**TASK DETAILS:**
Output exactly the lines below, starting with the line that has "BOWL-ELEM | 0.5 | 600 | 300 |" and going on through the line that has "1,000 | 4,000 |", both included, and no other lines.

[Collection entries]
╔══
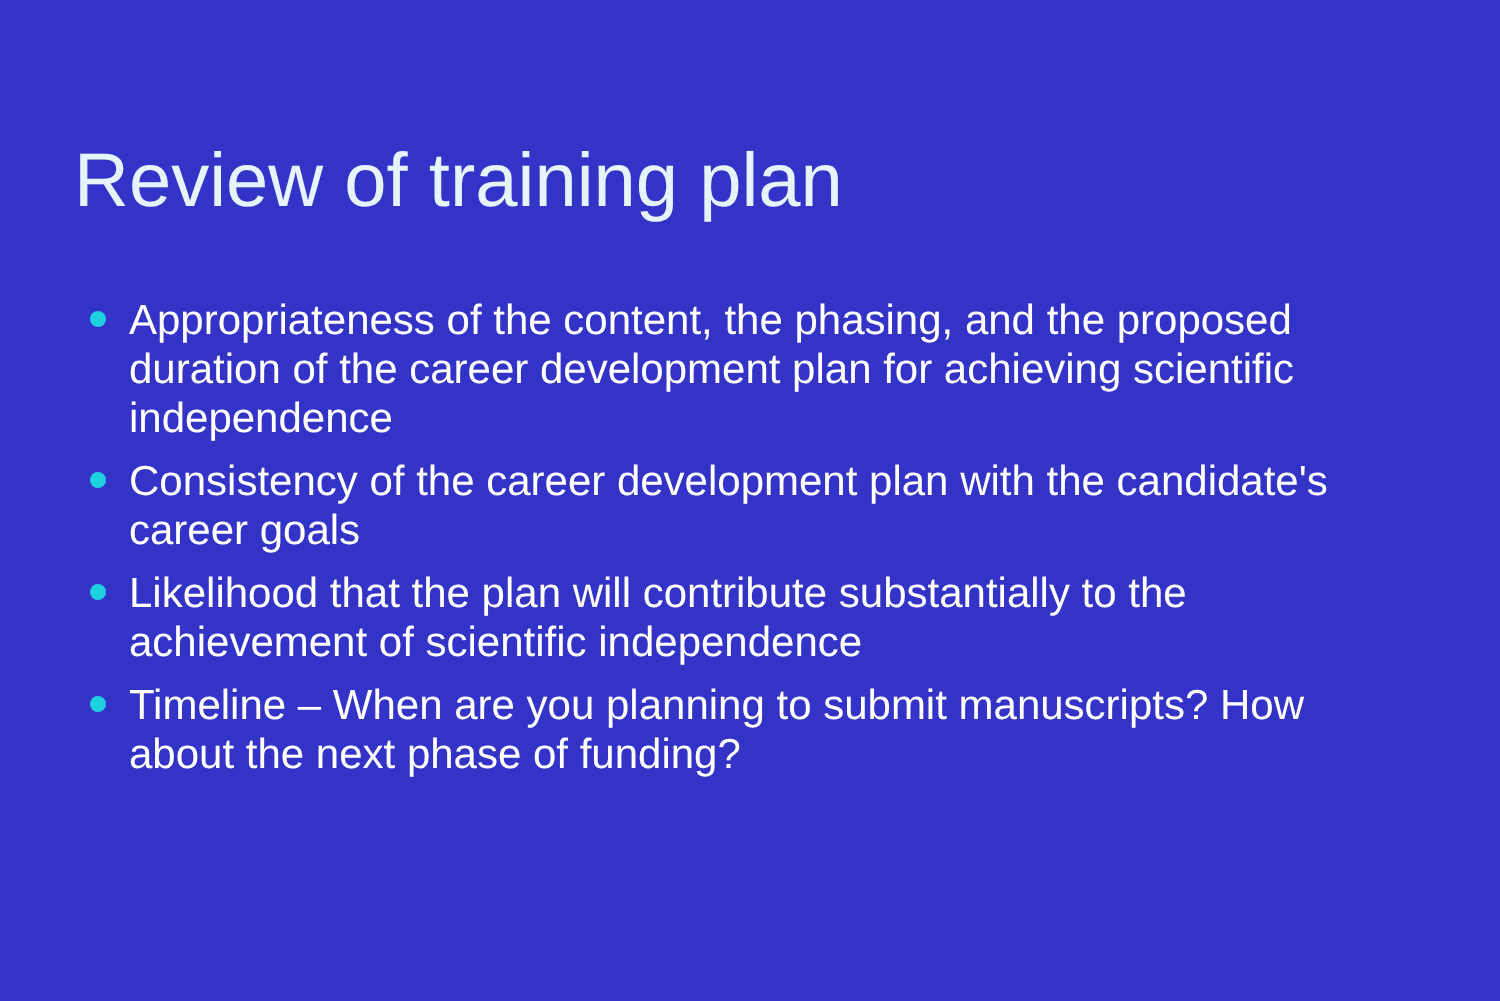Review of training plan
Appropriateness of the content, the phasing, and the proposed duration of the career development plan for achieving scientific independence
Consistency of the career development plan with the candidate's career goals
Likelihood that the plan will contribute substantially to the achievement of scientific independence
Timeline – When are you planning to submit manuscripts? How about the next phase of funding?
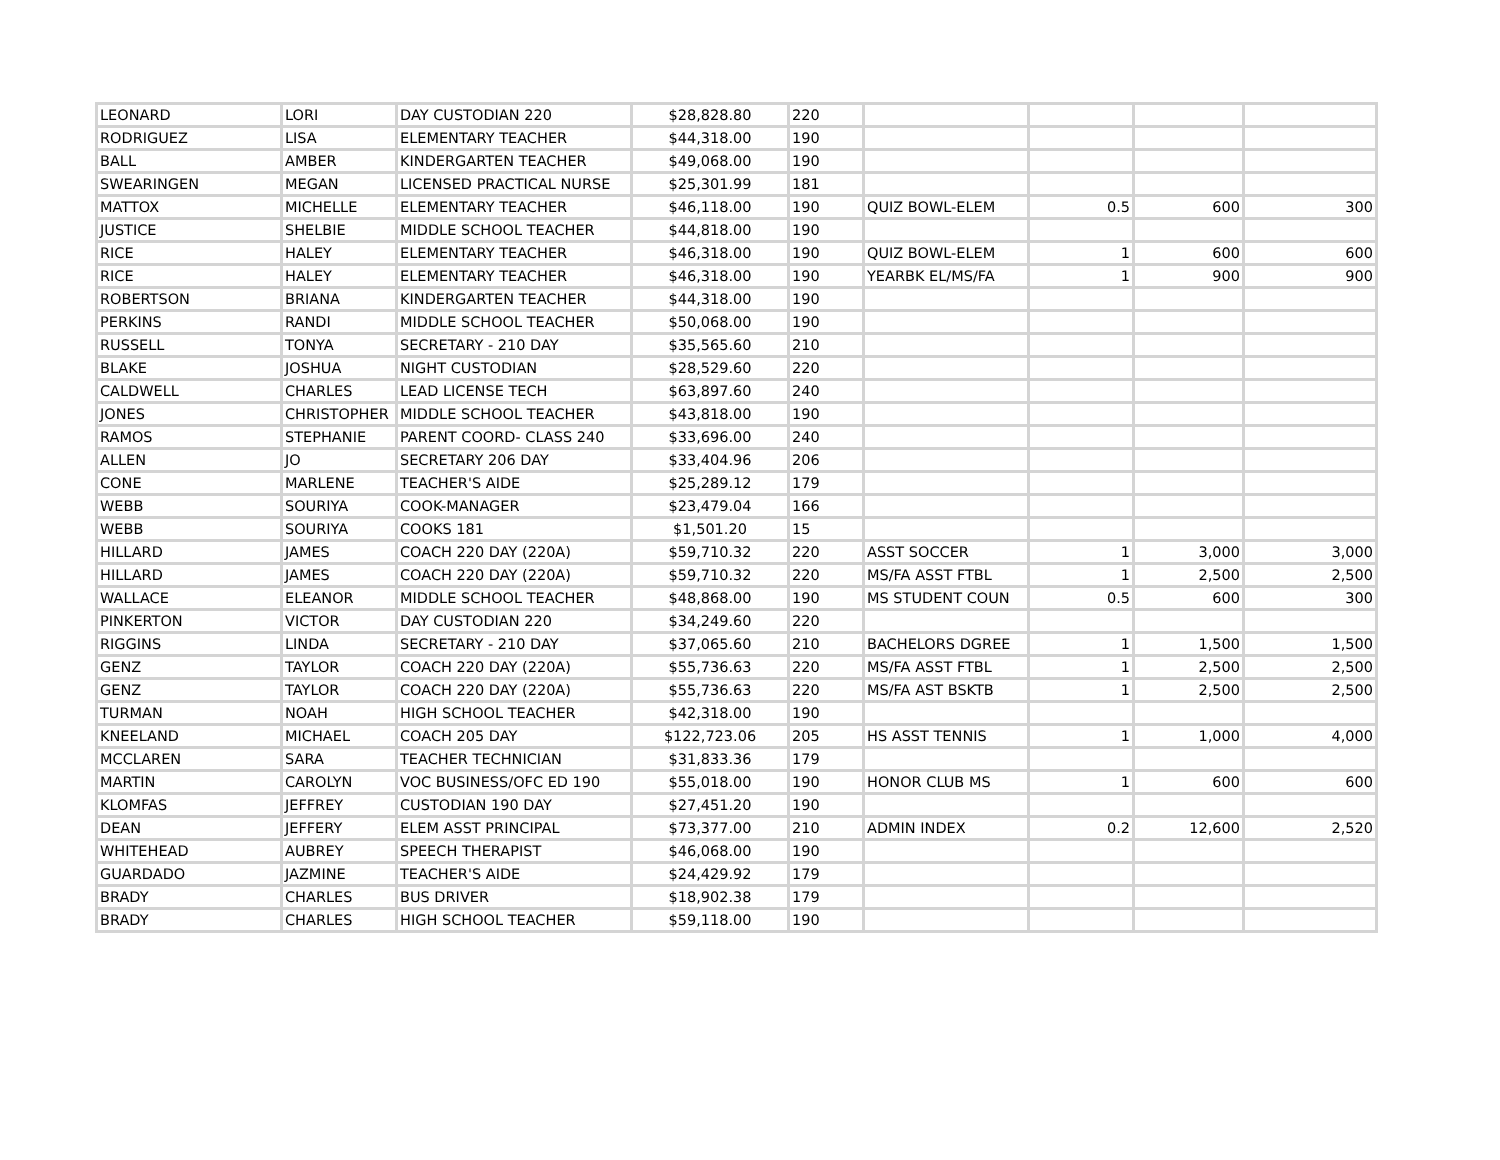| LEONARD | LORI | DAY CUSTODIAN 220 | $28,828.80 | 220 | | | | |
| RODRIGUEZ | LISA | ELEMENTARY TEACHER | $44,318.00 | 190 | | | | |
| BALL | AMBER | KINDERGARTEN TEACHER | $49,068.00 | 190 | | | | |
| SWEARINGEN | MEGAN | LICENSED PRACTICAL NURSE | $25,301.99 | 181 | | | | |
| MATTOX | MICHELLE | ELEMENTARY TEACHER | $46,118.00 | 190 | QUIZ BOWL-ELEM | 0.5 | 600 | 300 |
| JUSTICE | SHELBIE | MIDDLE SCHOOL TEACHER | $44,818.00 | 190 | | | | |
| RICE | HALEY | ELEMENTARY TEACHER | $46,318.00 | 190 | QUIZ BOWL-ELEM | 1 | 600 | 600 |
| RICE | HALEY | ELEMENTARY TEACHER | $46,318.00 | 190 | YEARBK EL/MS/FA | 1 | 900 | 900 |
| ROBERTSON | BRIANA | KINDERGARTEN TEACHER | $44,318.00 | 190 | | | | |
| PERKINS | RANDI | MIDDLE SCHOOL TEACHER | $50,068.00 | 190 | | | | |
| RUSSELL | TONYA | SECRETARY - 210 DAY | $35,565.60 | 210 | | | | |
| BLAKE | JOSHUA | NIGHT CUSTODIAN | $28,529.60 | 220 | | | | |
| CALDWELL | CHARLES | LEAD LICENSE TECH | $63,897.60 | 240 | | | | |
| JONES | CHRISTOPHER | MIDDLE SCHOOL TEACHER | $43,818.00 | 190 | | | | |
| RAMOS | STEPHANIE | PARENT COORD- CLASS 240 | $33,696.00 | 240 | | | | |
| ALLEN | JO | SECRETARY 206 DAY | $33,404.96 | 206 | | | | |
| CONE | MARLENE | TEACHER'S AIDE | $25,289.12 | 179 | | | | |
| WEBB | SOURIYA | COOK-MANAGER | $23,479.04 | 166 | | | | |
| WEBB | SOURIYA | COOKS 181 | $1,501.20 | 15 | | | | |
| HILLARD | JAMES | COACH 220 DAY (220A) | $59,710.32 | 220 | ASST SOCCER | 1 | 3,000 | 3,000 |
| HILLARD | JAMES | COACH 220 DAY (220A) | $59,710.32 | 220 | MS/FA ASST FTBL | 1 | 2,500 | 2,500 |
| WALLACE | ELEANOR | MIDDLE SCHOOL TEACHER | $48,868.00 | 190 | MS STUDENT COUN | 0.5 | 600 | 300 |
| PINKERTON | VICTOR | DAY CUSTODIAN 220 | $34,249.60 | 220 | | | | |
| RIGGINS | LINDA | SECRETARY - 210 DAY | $37,065.60 | 210 | BACHELORS DGREE | 1 | 1,500 | 1,500 |
| GENZ | TAYLOR | COACH 220 DAY (220A) | $55,736.63 | 220 | MS/FA ASST FTBL | 1 | 2,500 | 2,500 |
| GENZ | TAYLOR | COACH 220 DAY (220A) | $55,736.63 | 220 | MS/FA AST BSKTB | 1 | 2,500 | 2,500 |
| TURMAN | NOAH | HIGH SCHOOL TEACHER | $42,318.00 | 190 | | | | |
| KNEELAND | MICHAEL | COACH 205 DAY | $122,723.06 | 205 | HS ASST TENNIS | 1 | 1,000 | 4,000 |
| MCCLAREN | SARA | TEACHER TECHNICIAN | $31,833.36 | 179 | | | | |
| MARTIN | CAROLYN | VOC BUSINESS/OFC ED 190 | $55,018.00 | 190 | HONOR CLUB MS | 1 | 600 | 600 |
| KLOMFAS | JEFFREY | CUSTODIAN 190 DAY | $27,451.20 | 190 | | | | |
| DEAN | JEFFERY | ELEM ASST PRINCIPAL | $73,377.00 | 210 | ADMIN INDEX | 0.2 | 12,600 | 2,520 |
| WHITEHEAD | AUBREY | SPEECH THERAPIST | $46,068.00 | 190 | | | | |
| GUARDADO | JAZMINE | TEACHER'S AIDE | $24,429.92 | 179 | | | | |
| BRADY | CHARLES | BUS DRIVER | $18,902.38 | 179 | | | | |
| BRADY | CHARLES | HIGH SCHOOL TEACHER | $59,118.00 | 190 | | | | |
╚══
**RESULT BELOW:**
| MATTOX | MICHELLE | ELEMENTARY TEACHER | $46,118.00 | 190 | QUIZ BOWL-ELEM | 0.5 | 600 | 300 |
| JUSTICE | SHELBIE | MIDDLE SCHOOL TEACHER | $44,818.00 | 190 | | | | |
| RICE | HALEY | ELEMENTARY TEACHER | $46,318.00 | 190 | QUIZ BOWL-ELEM | 1 | 600 | 600 |
| RICE | HALEY | ELEMENTARY TEACHER | $46,318.00 | 190 | YEARBK EL/MS/FA | 1 | 900 | 900 |
| ROBERTSON | BRIANA | KINDERGARTEN TEACHER | $44,318.00 | 190 | | | | |
| PERKINS | RANDI | MIDDLE SCHOOL TEACHER | $50,068.00 | 190 | | | | |
| RUSSELL | TONYA | SECRETARY - 210 DAY | $35,565.60 | 210 | | | | |
| BLAKE | JOSHUA | NIGHT CUSTODIAN | $28,529.60 | 220 | | | | |
| CALDWELL | CHARLES | LEAD LICENSE TECH | $63,897.60 | 240 | | | | |
| JONES | CHRISTOPHER | MIDDLE SCHOOL TEACHER | $43,818.00 | 190 | | | | |
| RAMOS | STEPHANIE | PARENT COORD- CLASS 240 | $33,696.00 | 240 | | | | |
| ALLEN | JO | SECRETARY 206 DAY | $33,404.96 | 206 | | | | |
| CONE | MARLENE | TEACHER'S AIDE | $25,289.12 | 179 | | | | |
| WEBB | SOURIYA | COOK-MANAGER | $23,479.04 | 166 | | | | |
| WEBB | SOURIYA | COOKS 181 | $1,501.20 | 15 | | | | |
| HILLARD | JAMES | COACH 220 DAY (220A) | $59,710.32 | 220 | ASST SOCCER | 1 | 3,000 | 3,000 |
| HILLARD | JAMES | COACH 220 DAY (220A) | $59,710.32 | 220 | MS/FA ASST FTBL | 1 | 2,500 | 2,500 |
| WALLACE | ELEANOR | MIDDLE SCHOOL TEACHER | $48,868.00 | 190 | MS STUDENT COUN | 0.5 | 600 | 300 |
| PINKERTON | VICTOR | DAY CUSTODIAN 220 | $34,249.60 | 220 | | | | |
| RIGGINS | LINDA | SECRETARY - 210 DAY | $37,065.60 | 210 | BACHELORS DGREE | 1 | 1,500 | 1,500 |
| GENZ | TAYLOR | COACH 220 DAY (220A) | $55,736.63 | 220 | MS/FA ASST FTBL | 1 | 2,500 | 2,500 |
| GENZ | TAYLOR | COACH 220 DAY (220A) | $55,736.63 | 220 | MS/FA AST BSKTB | 1 | 2,500 | 2,500 |
| TURMAN | NOAH | HIGH SCHOOL TEACHER | $42,318.00 | 190 | | | | |
| KNEELAND | MICHAEL | COACH 205 DAY | $122,723.06 | 205 | HS ASST TENNIS | 1 | 1,000 | 4,000 |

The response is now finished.